The next installment of the Vacation movie will be released this month and, once again, the Griswolds are taking a family vacation across the country to visit the amusement park Walley World. In what was once a common occurrence, the Griswolds scrimped and saved, planned and prepared to make sure their trip was just right. Unfortunately, nowadays many of us are not making the same arrangements.
Last year ended with a national total of 429 million unused vacation days. Most of this paid time off is not carried over into the next year and thus lost into the ethers of the workday. And, for those who dare to take vacations, studies show that technology has tethered us to the office – 61% plan to work during their time off with 38% emailing, 32% accessing work documents, and 50% making phone calls.
Before I begin to sound holier than thou, I am someone who tends to check email, texts, calls while on vacation. It’s not persistent and does not interrupt time with my family, but I enjoy my job and feel more relaxed when I know what’s happening. By the way, this is the problem:
When leaders mention doing work on vacation because we sincerely like work, we are indicating that staff are also expected to demonstrate their dedication to work by working during their time off.

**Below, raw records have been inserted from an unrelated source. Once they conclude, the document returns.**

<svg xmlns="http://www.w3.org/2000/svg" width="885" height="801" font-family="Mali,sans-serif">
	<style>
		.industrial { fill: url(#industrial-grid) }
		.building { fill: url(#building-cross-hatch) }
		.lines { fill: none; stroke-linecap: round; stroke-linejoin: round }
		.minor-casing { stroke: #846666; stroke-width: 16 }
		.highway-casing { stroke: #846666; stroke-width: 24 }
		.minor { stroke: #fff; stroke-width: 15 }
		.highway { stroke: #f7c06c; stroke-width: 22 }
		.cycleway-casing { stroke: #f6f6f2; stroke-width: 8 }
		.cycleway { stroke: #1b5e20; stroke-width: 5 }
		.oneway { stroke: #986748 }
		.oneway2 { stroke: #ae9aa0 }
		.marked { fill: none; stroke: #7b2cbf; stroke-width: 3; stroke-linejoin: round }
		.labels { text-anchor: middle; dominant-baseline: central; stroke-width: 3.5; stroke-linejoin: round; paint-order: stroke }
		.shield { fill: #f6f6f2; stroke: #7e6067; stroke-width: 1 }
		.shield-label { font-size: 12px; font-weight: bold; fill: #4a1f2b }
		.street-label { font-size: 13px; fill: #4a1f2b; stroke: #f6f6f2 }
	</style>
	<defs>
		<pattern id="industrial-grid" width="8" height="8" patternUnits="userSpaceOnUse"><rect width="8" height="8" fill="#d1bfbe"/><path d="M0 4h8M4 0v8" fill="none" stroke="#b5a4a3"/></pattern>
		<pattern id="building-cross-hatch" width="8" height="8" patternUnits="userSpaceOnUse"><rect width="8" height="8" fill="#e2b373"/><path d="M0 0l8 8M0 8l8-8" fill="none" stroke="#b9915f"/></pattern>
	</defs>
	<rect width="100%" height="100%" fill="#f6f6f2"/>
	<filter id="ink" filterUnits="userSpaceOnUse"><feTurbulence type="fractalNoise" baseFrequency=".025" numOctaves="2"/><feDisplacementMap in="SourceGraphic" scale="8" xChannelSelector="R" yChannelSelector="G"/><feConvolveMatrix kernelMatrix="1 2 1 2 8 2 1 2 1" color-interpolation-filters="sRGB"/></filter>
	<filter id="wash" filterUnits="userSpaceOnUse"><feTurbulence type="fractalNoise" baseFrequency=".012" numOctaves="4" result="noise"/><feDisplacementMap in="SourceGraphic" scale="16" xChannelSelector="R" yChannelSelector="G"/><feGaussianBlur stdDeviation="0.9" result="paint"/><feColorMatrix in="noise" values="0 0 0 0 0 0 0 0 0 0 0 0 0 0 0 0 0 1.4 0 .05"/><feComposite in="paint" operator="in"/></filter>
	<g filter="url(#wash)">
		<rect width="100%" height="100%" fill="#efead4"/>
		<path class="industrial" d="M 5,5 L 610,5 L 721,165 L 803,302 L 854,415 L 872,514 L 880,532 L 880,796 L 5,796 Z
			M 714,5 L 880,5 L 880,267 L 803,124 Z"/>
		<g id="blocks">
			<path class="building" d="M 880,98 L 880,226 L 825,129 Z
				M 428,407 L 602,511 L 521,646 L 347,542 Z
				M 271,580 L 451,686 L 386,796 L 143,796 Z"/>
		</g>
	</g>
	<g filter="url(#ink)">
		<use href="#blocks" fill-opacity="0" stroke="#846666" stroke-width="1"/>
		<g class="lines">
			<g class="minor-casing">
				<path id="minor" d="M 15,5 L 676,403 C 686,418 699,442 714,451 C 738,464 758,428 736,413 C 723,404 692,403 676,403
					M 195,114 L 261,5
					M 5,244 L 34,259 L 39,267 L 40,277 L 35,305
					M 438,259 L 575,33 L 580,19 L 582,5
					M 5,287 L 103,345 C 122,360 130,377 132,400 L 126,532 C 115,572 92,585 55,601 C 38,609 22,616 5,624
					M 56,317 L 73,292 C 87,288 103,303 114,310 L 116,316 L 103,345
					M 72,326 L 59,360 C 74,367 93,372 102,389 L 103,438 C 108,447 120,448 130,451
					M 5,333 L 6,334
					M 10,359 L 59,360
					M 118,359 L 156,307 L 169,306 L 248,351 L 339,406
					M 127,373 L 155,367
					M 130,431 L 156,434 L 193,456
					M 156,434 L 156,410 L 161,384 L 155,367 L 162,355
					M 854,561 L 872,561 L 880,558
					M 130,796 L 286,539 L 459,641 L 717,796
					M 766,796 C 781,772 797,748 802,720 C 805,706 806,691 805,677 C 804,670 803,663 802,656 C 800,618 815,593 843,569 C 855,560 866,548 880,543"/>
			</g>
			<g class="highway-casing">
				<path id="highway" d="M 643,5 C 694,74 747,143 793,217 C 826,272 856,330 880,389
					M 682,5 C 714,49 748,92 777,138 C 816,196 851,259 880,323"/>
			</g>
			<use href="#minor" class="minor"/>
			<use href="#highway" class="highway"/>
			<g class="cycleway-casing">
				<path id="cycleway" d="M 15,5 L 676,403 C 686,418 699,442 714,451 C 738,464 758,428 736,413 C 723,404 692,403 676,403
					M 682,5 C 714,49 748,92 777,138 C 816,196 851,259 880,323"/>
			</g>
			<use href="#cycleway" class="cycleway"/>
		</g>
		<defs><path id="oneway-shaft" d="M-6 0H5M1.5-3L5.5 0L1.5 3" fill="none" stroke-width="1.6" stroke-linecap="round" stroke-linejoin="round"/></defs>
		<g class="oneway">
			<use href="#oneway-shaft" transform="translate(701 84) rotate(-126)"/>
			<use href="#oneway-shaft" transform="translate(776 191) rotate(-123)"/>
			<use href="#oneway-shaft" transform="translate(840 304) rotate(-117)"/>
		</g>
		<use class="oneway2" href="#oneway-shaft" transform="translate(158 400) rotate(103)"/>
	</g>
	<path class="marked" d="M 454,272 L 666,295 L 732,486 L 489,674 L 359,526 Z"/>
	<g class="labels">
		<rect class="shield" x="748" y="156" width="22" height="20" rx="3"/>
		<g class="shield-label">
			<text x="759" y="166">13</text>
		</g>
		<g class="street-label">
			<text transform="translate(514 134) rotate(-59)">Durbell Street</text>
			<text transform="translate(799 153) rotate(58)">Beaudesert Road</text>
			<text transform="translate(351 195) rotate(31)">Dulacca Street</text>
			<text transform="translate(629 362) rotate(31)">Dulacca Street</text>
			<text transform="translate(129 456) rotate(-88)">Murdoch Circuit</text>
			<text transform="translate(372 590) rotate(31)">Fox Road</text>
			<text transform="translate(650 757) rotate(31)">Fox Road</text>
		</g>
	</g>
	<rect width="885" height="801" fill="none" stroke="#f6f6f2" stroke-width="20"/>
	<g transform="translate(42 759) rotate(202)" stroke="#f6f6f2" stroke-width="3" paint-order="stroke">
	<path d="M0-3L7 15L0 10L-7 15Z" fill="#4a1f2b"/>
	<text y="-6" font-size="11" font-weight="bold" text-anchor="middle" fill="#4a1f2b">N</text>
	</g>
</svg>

Project Time Off, a research initiative from the U.S. Travel Association, found that the leader’s communication of and perception about vacations is a primary deterrent in employees taking time off. Almost 70% of employees said they heard either nothing, mixed messages, or negative messages about taking vacation time. More than half of the managers studied admit they are not “setting a good example for using vacation.” Include the fact that 20% of managers question the loyalty of employees who take all their earned days, and it’s easy to understand why staff are choosing to remain in the office.
To change the viewpoint that vacations are for the disengaged and/or lazy, the Harvard Business Review found that taking a vacation increases the likelihood of getting a raise or promotion. These individuals are not getting promoted because of the vacation itself; they move up in the organization due to the benefits of the vacation. Periodic breaks are necessary to gain perspective and replenish energy. This results in more positive thinking which, according to the HBR article, increases productivity by 31%, sales by 37%, and creativity and revenues by up to 300%.
This is no longer a vacation. It’s a quest. It’s a quest for fun. You’re gonna have fun, and I’m gonna have fun. We’re all gonna have so much f–g fun we’re gonna need plastic surgery to remove our goddamn smiles! – Clark Griswold
Let’s follow the Griswold’s example – take some time off and encourage your staff to do the same. Ensure that your leadership team does not send mixed signals about the importance of vacations and engrain the need for time off into your culture. I’m not recommending a trip to Walley World (if the prices are anything like Disney World, we’d have to give raises so people can afford it), just time to disconnect for a few days.